|Winter Hatchery Chrome Photo: Michael Davidchik|
Last summer I was fishing a local in Oregon. After a long day on the water, I moved to a spot on the lower river where I have had some success in the past. Stepping high into a run, I started swinging and looked down in the riffle below me, seeing steelhead sitting within my spey rods length. That moment brought me back to a decade ago when I first really learned how to fish for summer run steelhead in low water, and where small stream tactics that trout fishermen use, sight fishing and incorporating tips from Jim Teeny spot them, you got them methodology was put together into a lot of successful days on the water.
After trying to fish for that those fish, hooking and losing a couple, I told myself I would bring back some of that old school flavor that I had lost because I got addicted to the spey rod bug. During the Summer and Fall seasons I always made a point to fish the dryline on a single hander on the Deschutes and Ronde. Dryline fishing is a blast, and bringing back the single hander to do it is kickass, but I always stuck to the spey or switch for most fisheries and always tip work. What I realized in that moment last summer was that despite all the things that I learned while swinging the fly with the spey rod, I dismissed a lot of the tactics and techniques learned while fishing a single hand rod that were productive. This included reading water close to the bank and stalking fish. Yes, I said stalking fish.
Then again on my last float of 2013, I was standing on the banks watching my girlfriend and friends swing some water on another local and I was again reminded why I needed a single hander on board the boat. I could see fish sitting in buckets throughout the run, but nobody was touching fish. When my turn came to swing a fly, I got the same response from the fish. Yet working through the run, I could still see fish. They just weren't biting that day. My thoughts brought me back to what I could do if I had that single hander in my hand and how I could manipulate the fly with more accuracy.
One thing I have always taught people is the importance to fish the fly and not to just let the fly fish for you. The cast and swing can be monotonous and you can become lazy, just casting and swinging. What I learned years ago swinging flies up close and within sight is what it does in the current. With every movement, manipulation or mend, you can track the fly in the direction you want. It is very similar to fishing a skater. You can track the fly in the current and see what it would do for a wet fly if you choose to fish under the surface.

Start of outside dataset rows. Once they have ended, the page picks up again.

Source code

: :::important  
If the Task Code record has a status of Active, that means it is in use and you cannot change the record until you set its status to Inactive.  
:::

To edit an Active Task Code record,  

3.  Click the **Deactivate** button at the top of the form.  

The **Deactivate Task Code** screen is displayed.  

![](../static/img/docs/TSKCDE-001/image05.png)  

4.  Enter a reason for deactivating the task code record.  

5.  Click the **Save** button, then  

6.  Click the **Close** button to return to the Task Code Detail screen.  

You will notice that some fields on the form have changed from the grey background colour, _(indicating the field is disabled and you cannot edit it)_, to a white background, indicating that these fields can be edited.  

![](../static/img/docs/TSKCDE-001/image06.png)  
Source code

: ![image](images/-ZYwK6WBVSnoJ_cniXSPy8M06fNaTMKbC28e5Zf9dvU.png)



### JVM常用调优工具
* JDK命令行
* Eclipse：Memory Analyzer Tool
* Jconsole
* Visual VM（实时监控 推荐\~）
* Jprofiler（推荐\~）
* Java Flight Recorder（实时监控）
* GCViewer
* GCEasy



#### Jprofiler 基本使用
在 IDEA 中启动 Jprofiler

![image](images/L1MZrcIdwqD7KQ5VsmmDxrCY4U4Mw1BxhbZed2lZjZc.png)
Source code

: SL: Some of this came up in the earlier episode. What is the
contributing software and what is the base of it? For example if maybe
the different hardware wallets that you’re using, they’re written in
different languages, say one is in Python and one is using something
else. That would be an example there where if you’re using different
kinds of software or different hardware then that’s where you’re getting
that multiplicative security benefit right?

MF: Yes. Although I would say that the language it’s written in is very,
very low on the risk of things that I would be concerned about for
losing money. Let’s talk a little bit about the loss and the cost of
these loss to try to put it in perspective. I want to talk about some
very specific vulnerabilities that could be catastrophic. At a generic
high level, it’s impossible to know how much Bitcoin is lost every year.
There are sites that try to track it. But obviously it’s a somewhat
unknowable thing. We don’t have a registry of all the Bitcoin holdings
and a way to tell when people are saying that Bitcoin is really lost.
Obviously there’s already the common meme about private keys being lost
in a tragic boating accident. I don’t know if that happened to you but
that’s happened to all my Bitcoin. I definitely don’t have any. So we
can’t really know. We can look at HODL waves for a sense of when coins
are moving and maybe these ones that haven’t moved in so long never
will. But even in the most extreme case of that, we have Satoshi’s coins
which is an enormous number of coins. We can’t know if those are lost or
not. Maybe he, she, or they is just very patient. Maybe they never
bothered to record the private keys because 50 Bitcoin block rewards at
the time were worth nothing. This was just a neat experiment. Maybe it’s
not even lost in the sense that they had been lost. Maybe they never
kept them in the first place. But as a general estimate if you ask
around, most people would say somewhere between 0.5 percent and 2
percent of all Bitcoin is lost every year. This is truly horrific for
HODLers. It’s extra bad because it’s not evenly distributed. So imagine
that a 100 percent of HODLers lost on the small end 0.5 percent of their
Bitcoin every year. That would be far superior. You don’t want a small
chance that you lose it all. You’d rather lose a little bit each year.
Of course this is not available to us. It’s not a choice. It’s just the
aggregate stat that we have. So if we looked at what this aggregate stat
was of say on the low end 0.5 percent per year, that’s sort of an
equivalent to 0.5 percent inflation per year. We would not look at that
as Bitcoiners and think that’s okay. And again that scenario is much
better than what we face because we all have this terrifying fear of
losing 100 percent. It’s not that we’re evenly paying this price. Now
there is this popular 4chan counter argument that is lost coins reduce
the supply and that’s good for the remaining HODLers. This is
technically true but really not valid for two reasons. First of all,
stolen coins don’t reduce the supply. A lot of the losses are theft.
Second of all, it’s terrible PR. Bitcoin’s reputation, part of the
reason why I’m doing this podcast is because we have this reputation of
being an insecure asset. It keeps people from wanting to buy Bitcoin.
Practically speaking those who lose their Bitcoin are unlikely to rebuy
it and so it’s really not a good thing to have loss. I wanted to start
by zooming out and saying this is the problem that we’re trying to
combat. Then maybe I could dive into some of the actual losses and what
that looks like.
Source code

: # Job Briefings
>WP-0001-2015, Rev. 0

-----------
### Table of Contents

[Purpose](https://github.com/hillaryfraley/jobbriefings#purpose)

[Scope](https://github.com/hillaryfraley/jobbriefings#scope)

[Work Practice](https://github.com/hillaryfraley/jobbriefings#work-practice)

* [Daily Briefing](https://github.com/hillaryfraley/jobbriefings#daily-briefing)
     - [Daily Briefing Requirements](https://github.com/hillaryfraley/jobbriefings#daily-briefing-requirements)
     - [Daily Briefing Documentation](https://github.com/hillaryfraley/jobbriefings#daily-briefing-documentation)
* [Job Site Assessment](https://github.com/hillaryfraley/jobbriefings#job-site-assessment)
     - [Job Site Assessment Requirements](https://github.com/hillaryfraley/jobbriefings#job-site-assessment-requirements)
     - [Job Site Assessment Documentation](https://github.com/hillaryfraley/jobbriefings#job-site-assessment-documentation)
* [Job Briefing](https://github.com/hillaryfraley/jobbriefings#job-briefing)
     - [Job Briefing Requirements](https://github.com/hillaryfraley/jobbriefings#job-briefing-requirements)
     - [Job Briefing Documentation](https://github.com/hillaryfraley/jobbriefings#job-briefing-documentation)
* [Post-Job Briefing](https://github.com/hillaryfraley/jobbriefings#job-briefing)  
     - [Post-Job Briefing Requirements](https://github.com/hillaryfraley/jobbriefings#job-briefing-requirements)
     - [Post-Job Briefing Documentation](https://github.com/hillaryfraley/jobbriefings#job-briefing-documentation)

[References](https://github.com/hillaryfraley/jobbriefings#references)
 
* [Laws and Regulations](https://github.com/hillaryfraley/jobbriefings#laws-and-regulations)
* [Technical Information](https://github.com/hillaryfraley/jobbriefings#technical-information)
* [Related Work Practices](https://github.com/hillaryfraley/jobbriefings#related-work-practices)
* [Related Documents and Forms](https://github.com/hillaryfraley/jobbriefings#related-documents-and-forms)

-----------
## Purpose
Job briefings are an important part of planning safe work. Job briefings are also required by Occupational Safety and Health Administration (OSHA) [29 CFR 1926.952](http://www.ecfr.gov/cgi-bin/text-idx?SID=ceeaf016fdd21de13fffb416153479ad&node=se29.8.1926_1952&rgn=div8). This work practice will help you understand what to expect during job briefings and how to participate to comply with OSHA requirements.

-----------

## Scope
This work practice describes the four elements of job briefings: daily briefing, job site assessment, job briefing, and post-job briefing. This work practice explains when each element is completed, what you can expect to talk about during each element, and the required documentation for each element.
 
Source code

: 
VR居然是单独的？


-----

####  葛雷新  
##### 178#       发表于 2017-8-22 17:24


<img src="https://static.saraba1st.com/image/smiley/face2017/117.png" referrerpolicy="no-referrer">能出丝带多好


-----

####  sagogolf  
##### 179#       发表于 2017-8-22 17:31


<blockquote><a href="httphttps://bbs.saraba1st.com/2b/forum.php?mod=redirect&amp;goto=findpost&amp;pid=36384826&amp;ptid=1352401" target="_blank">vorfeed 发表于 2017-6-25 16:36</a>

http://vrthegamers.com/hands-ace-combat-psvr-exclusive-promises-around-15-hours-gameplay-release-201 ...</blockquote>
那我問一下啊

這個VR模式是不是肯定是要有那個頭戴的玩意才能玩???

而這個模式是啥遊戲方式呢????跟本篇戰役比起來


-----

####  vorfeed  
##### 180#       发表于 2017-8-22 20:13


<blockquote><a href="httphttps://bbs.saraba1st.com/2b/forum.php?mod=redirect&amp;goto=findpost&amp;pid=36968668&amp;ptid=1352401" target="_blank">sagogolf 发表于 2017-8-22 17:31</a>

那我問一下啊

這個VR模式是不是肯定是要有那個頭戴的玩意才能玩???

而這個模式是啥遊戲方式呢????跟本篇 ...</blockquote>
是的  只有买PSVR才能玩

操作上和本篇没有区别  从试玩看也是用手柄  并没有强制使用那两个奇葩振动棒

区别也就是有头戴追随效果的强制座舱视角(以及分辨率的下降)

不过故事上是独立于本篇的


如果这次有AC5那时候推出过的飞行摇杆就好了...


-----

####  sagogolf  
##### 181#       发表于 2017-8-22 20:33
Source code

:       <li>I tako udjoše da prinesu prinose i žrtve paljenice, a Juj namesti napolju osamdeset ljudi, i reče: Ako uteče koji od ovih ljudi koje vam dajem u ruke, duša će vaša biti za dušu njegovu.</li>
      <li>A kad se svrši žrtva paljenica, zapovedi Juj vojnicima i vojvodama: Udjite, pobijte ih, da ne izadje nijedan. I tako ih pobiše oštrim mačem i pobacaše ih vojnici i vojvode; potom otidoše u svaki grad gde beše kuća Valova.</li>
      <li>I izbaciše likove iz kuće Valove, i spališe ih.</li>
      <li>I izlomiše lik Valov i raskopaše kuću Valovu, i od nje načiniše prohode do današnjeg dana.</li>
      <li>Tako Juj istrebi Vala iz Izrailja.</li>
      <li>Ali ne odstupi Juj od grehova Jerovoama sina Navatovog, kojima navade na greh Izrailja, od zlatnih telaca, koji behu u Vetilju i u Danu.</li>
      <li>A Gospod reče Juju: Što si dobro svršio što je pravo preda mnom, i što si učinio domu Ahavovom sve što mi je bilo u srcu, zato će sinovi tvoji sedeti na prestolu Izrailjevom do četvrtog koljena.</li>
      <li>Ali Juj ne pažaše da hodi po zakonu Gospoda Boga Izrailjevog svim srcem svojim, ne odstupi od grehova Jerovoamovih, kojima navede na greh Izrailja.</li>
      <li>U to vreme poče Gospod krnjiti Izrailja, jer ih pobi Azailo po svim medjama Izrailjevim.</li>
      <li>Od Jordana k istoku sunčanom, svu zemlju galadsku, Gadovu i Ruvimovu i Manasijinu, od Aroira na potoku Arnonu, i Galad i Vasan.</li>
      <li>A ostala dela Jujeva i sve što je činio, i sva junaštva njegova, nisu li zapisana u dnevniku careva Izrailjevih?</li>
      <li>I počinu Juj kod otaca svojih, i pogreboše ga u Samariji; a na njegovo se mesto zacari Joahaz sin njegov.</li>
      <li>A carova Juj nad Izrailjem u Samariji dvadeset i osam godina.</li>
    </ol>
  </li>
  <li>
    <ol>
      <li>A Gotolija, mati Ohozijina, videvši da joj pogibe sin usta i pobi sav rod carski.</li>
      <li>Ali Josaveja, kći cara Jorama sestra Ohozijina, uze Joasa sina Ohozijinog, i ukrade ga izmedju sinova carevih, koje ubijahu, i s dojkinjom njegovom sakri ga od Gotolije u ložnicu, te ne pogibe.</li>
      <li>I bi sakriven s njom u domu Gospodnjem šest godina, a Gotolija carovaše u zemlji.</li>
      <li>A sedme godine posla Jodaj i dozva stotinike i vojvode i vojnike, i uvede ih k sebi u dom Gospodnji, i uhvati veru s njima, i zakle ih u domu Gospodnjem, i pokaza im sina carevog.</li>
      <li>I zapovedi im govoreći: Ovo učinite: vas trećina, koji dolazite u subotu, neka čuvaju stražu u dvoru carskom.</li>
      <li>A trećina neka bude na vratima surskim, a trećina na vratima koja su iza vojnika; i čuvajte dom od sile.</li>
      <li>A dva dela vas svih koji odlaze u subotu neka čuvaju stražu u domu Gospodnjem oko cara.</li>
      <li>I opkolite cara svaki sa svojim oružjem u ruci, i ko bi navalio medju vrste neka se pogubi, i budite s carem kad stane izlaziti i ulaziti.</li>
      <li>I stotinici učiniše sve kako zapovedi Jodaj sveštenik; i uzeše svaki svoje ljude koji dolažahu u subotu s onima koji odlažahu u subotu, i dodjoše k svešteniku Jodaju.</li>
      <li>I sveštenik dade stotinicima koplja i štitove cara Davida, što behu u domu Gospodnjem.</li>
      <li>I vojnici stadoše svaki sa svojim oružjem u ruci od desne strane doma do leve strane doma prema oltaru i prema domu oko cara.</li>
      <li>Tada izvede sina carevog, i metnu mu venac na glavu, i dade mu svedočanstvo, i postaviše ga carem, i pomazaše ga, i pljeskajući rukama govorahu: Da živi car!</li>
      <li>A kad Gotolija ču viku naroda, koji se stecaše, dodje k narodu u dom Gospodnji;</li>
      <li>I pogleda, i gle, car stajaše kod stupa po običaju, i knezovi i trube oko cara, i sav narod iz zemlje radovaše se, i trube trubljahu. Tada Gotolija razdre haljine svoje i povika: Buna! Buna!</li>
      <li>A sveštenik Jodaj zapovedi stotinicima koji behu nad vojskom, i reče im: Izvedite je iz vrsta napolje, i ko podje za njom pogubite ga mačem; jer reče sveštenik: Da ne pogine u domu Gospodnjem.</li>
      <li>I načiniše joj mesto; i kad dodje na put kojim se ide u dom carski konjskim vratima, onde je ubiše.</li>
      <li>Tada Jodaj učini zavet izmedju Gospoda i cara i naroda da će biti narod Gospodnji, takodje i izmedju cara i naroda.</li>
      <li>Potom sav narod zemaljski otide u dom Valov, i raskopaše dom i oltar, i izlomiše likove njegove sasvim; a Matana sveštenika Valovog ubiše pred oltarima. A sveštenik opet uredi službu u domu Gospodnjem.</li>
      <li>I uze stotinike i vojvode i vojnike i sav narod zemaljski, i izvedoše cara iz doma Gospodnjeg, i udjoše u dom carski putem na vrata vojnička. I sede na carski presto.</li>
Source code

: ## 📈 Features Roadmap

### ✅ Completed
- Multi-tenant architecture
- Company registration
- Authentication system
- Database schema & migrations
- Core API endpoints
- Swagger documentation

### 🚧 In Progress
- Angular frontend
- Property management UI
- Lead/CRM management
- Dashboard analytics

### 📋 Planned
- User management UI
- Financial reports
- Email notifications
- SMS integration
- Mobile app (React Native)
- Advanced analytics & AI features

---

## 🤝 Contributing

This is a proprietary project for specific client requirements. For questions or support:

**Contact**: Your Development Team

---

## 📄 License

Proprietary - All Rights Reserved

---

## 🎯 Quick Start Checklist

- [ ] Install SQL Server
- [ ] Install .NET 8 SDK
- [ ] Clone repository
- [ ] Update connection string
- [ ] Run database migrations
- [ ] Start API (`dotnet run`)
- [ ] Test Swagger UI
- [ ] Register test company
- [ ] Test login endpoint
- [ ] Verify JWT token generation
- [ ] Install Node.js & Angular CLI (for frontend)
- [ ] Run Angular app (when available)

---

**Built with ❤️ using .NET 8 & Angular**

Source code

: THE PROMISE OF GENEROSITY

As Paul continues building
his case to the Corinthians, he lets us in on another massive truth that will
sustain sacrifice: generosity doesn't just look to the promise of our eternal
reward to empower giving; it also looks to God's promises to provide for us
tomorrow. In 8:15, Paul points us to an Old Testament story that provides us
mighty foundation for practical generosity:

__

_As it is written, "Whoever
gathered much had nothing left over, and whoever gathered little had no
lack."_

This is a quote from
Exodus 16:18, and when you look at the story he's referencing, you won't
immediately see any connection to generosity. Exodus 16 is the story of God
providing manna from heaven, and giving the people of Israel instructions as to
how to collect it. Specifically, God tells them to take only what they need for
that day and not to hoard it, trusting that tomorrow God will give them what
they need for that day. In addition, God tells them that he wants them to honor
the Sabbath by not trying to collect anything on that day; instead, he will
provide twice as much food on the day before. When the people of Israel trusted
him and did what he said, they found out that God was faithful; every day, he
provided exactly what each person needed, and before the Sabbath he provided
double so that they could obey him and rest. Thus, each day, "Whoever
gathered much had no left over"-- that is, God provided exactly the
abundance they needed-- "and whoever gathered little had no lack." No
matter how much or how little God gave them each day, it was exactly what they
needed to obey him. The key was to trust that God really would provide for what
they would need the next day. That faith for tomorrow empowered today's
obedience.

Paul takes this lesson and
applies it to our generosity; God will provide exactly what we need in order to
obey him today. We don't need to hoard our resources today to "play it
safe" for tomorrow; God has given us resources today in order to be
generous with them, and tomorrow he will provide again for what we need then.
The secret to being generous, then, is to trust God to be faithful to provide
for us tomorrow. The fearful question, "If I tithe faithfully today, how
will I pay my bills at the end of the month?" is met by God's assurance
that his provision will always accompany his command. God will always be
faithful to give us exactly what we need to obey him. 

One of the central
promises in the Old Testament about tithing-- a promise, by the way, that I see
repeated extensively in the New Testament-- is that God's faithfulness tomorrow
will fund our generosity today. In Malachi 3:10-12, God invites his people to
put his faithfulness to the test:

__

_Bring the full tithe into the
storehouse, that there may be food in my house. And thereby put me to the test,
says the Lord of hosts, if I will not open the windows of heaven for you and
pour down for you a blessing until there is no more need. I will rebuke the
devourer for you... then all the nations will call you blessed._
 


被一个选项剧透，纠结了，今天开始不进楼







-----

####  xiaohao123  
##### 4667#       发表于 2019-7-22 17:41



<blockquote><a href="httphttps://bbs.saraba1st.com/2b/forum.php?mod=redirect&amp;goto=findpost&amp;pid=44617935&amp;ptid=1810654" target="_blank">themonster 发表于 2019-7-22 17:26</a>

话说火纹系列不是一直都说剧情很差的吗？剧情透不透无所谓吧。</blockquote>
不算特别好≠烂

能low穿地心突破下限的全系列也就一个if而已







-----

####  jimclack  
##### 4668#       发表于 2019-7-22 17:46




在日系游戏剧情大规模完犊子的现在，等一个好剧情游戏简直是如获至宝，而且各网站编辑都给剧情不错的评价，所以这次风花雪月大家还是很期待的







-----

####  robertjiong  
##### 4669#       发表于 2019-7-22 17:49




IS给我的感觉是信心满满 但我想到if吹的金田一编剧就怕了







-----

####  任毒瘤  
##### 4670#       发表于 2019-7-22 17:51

So this year my New Yeas Resolution was to revisit those techniques that made me a successful fisherman years ago. That means fishing a single hander, small tips, sight fishing, reading water better up close and at times fishing with added weight. The idea of swinging flies with added weight always caused inner turmoil and thought it took away from the experience. Over the years I have experimented with it more with worm weights, especially after Scott Howell’s Skagit Master 2 came out. There are obvious advantages of adding weight to the line versus just tip fishing in certain situations and having that in your arsenal can make for that one grab that you have been missing all day.